What is Tropical Fish Compatibility and Why is it Important?
Tropical fish compatibility is the term aquarium hobbyists use to describe the ability of a species of fish to get along with other species. Some species of fish are naturally more aggressive than others while some have a temperament peaceful enough that they can be kept with virtually any other species of fish. If you want to maintain peace in your aquarium, you will need to select species of fish that can get along with each other. There are two ways you can go about selecting compatible fish for your tank. You can either pick a species you want to keep then research the compatible tank mates, or you can select species from fish from the various grouping of aquarium fish based on their compatibility.
Categories of Compatibility
When it comes to compatibility, freshwater aquarium fish are generally divided into three groups: community, semi-aggressive and aggressive species. Community fish are those which are typically peaceful in nature and which thrive best in groups with their own species or other community fish. Semi-aggressive fish are often larger than community fish and the males of the species tend to become somewhat aggressive in regard to territory and breeding. Many of the largest species of freshwater fish belong to the category of aggressive species and some of them are best kept singly or in tanks with only one or two other fish. In order to ensure that the fish in your tank get along it is wise to avoid mixing aggressive and community fish. Semi-aggressive fish, on the other hand, can be kept with community fish as long as there are no other males to compete for territory and the fish are provided with plenty of space and hiding places.
Species Based on Compatibility
Community Fish – Many of the smaller species of freshwater aquarium fish belong to the community category because they do not tend to show any aggression toward other fishes. Guppies, swordtails, mollies, platies, danios and tetras are some of the most popular fish belonging to this category. Bottom feeders such as corydoras and otocinclus catfish can also be considered community fish. Most community fish are also schooling or shoaling species which means that they thrive best in groups with several of their own species. Though most community fish are even-tempered, some species such as tetras have a tendency to nip at the fins of other fish – this behaviour can be controlled by keeping the fish in large schools.

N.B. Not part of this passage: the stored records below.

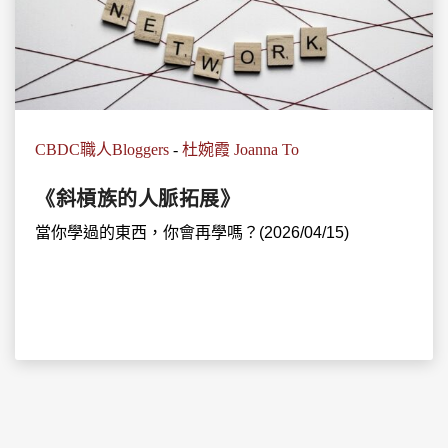
CBDC職人Bloggers
-
杜婉霞 Joanna To
《斜槓族的人脈拓展》
當你學過的東西，你會再學嗎？(2026/04/15)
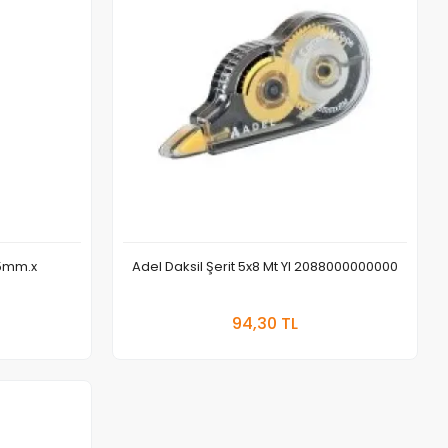
 5mm.x
Adel Daksil Şerit 5x8 Mt Yl 2088000000000
 Ekle
Sepete Ekle
94,30 TL
Adet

Semi-Aggressive Fish – This category of fish includes gouramis, eels, sharks, barbs and loaches. These species tend to grow larger than most community species of fish and with their increased size comes heightened aggression. Most semi-aggressive species of fish can be kept with others of their own species or with community fish as long as certain conditions are met. Male gouramis in particular should not be kept in the same tank with other males of the same species. When a male gourami feels that another male is encroaching upon his territory or infringing upon his breeding rights, he may attack the other male until it backs off or dies. If you choose to mix semi-aggressive fish with community fish be sure to provide your community with fish plenty of hiding places and try to avoid any major size differences between the fish to prevent the community fish from becoming prey to the semi-aggressive fish.
Aggressive Fish – The main species belonging to the aggressive category of freshwater fishes are cichlids. There are believed to be around 2000 species of cichlid in existence, though only about 1,300 have been identified. While some smaller cichlids can get along with community or semi-aggressive fish, large cichlids such as African cichlids and Oscars should be kept alone or in a species tank. Because many of the fish belonging to this category have specific tank requirements, aggressive fish are generally not recommended for novice aquarium hobbyists. Another factor contributing to the difficulty of keeping aggressive fish is that because many of them are very large, they require large tanks. Oscars, for example, can grow up to 18 inches in length and require a tank capacity of at least 55 gallons.